Nach welchem Maßstab ist die willkürliche Aufnahme von Millionen von Flüchtlingen das Richtige? Das hat mir noch niemand erklärt.
Findest du persönlich den Satz nicht etwas unehrlich formuliert?
Wenn man einen Flüchtlich aufnimmt, dann ist er ja auf der Flucht. Wer also den Status zuerkannt bekommt, dem steht sowohl vom deutschen als auch internationalen Recht her Schutz zu. Es ist also alles andere als willkürlich. Und in der Praxis sind ja diese Überlegungen gerade das Problem. Es geht ja darum die Nicht-Flüchtlinge möglichst effizient abzuschieben, und doch zu garantieren, dass kein echter Flüchtling schutzlos bleibt. Aber das nur nebenbei.
Das geht auch nochmal in die Richtung die vorher angesprochen wurden. Wenn man jetzt also sagt, wir lassen nur noch hundertausend Flüchtlinge rein, entscheide also nicht für jeden gleich auf Individualbasis, sondern per Kontingent, und wer danach kommt muss halt weg, auch wenn ISIS persönlich hinter ihm herrennt, dann ist das im gewissen Sinne eine Prinzipienaufgabe der Gesellschaft.
Nun sind aber solche gesellschaftlichen Prinzipien wichtig für einerseits den Nationalethos des Landes, und andererseits dem Mindset der Bevölkerung. Denn je weniger man einige Prinzipien beachtet, desto leichter lassen sich auch andere abschaffen! Man mag zwar denken, dass so Zeug ja angesichts einer rationalen Kostenrechnung im Endeffekt egal ist, aber ich denke das ist falsch.
Ich bin dieser Auffassung auch gerade deswegen, weil ich in den letzten zwei Jahren (teilweise) in der Türkei gelebt habe, wo sich massiv so eine Prinzipienänderung vollzogen hat. Dies schlägt sich in der Tat primär in der Mentalität der Bevölkerung wieder. Jede Gesellschaft hat so einen Nationalethos. In der Türkei ist es zum Beispiel in vielen Schichten der einer sekulären, Ost/West "Schnittstellen-"Demokratie gewesen. Mit sowohl rationalen als auch emotionalen Argumenten wurde diese Mentalität nun in der letzten Zeit zunehmends beseitigt. Und ja, gerade die rationalen Argumente nimmt man da gerne.

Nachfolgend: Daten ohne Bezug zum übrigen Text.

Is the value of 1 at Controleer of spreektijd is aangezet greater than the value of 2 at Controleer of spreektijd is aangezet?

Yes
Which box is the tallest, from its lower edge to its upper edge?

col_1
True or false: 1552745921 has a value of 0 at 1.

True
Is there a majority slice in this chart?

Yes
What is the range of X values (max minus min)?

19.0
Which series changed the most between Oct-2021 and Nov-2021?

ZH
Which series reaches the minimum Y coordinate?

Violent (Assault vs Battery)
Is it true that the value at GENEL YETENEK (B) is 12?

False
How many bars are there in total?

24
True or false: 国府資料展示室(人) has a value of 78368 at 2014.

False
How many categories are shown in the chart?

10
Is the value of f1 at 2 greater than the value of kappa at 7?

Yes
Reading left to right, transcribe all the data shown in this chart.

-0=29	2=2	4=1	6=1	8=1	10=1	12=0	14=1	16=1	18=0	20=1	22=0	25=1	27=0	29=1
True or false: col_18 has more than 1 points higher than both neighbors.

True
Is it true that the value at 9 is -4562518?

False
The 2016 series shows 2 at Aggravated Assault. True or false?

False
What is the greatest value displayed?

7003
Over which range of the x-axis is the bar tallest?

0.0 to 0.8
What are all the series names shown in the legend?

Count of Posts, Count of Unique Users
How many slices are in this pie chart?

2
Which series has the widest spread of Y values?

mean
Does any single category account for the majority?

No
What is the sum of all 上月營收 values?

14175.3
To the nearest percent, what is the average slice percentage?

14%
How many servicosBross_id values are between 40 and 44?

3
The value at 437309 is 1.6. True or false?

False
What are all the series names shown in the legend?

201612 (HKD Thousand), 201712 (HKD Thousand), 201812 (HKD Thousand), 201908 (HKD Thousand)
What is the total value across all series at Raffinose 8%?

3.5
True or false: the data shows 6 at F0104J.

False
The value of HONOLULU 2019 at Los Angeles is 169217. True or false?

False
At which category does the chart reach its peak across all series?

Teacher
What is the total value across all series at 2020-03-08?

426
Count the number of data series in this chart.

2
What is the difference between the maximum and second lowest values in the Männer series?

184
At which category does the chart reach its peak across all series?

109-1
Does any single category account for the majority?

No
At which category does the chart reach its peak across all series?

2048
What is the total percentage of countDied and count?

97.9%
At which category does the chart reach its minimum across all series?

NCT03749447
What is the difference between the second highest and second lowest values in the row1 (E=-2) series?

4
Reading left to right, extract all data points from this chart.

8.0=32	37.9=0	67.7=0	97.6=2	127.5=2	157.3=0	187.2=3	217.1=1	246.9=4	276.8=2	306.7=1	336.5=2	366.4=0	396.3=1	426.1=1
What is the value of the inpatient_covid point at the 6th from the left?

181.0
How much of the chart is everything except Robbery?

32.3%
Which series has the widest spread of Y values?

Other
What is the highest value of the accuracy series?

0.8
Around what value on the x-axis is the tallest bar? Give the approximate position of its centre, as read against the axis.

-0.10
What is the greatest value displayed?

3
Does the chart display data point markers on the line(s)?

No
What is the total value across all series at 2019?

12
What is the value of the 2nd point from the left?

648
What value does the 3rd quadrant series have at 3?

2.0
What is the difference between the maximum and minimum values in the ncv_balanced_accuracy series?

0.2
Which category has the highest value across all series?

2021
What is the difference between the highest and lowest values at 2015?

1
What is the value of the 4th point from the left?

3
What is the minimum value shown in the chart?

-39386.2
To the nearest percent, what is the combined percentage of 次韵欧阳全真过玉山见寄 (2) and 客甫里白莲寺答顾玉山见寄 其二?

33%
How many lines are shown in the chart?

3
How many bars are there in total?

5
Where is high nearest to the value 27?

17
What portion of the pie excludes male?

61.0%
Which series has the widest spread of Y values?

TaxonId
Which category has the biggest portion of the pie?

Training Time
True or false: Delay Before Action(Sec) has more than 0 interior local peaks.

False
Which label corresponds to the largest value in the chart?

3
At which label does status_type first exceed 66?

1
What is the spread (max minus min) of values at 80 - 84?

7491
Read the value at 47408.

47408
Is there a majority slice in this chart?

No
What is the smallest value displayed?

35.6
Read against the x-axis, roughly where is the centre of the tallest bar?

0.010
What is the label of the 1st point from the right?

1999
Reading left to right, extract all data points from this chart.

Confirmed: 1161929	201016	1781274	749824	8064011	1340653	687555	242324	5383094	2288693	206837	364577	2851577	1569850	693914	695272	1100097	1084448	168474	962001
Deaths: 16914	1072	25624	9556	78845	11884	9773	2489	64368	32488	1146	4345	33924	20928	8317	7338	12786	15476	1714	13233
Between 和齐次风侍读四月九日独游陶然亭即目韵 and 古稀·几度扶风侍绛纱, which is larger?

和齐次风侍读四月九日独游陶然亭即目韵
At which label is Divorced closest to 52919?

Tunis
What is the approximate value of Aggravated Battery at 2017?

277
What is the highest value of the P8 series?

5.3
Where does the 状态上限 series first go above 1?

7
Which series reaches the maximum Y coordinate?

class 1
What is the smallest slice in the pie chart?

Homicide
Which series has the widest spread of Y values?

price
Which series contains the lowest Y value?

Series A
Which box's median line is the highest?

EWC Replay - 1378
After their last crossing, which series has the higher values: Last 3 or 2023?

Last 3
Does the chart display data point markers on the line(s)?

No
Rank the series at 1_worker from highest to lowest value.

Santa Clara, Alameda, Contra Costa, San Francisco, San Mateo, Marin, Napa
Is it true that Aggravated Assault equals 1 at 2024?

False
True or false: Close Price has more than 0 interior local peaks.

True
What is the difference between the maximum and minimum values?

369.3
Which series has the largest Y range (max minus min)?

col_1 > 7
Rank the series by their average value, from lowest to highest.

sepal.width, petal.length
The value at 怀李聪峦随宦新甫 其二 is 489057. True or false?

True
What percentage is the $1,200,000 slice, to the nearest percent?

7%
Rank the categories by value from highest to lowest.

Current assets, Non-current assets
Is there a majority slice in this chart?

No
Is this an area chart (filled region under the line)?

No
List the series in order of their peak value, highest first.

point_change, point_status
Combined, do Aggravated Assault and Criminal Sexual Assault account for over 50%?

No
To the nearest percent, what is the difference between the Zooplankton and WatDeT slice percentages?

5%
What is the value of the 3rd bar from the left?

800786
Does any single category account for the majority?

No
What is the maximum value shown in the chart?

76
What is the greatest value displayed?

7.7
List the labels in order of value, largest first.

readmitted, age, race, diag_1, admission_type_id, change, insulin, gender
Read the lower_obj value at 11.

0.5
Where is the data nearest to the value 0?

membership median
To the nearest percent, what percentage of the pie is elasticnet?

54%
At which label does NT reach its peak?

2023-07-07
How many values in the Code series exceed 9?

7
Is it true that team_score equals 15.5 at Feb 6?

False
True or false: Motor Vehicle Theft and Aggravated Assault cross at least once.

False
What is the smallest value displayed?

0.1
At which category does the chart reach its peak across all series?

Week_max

In Deutschland sehen wir uns halt gerne humanistisch, weltoffen, und vor allem von der Geschichte des dritten Reiches geprägt. Viele Deutsche (die ich kenne) sagen halt: WW2 was Mist, aber wie wir jetzt daraus herausgekommen sind, das hat uns besser gemacht. Die Leier vom aufgeklärten deutschen Geschichtsunterricht wird ja gerade von Deutschen in internationaler Gesellschaft mit Genuß breitgetreten. In vielen Kreisen war man halt pre 2014 durchaus der Meinung, dass wir uns als Land und Gesellschaft für Hilfesuchende einsetzen würde, so aus Prinzip halt, Kosten egal (Menschen > Geld usw).
Dass das halt, rein emotional auch so funktioniert, konnte man ja sehen als die ersten Flüchtlinge angekommen sind #refugeeswelcome Mentalität war ja mal gut 90% salonfähig. Jetzt was, vielleicht 20%?
Die Frage ist halt, wie wichtig ist eben diese Mentalität für einen Nationalstaat gegenüber der Verpflichtung rational abzuwägen.
Wir stehen jetzt halt da, als Deutsche, als Leute die gerne eine hohe Meinung über unseren eigenen Prinzipien hatten, und uns nun der Realität beugen mussten. Und das ist der Punkt wo Prinzipien verloren gehen. Und wenn es hier ähnlich ist wie in anderen Ländern, dann sind das eventuell nicht die letzten Prinzipien die dran glauben müssen (kA ich könnte jetzt mal über Privatsphäre und Überwachung spekulieren etc.).
Ist schwer zu sagen was richtig ist, aber so die emotionale Komponente hinter einer Gesellschaft zu unterschätzen ist schon so einige male in die Hose gegangen.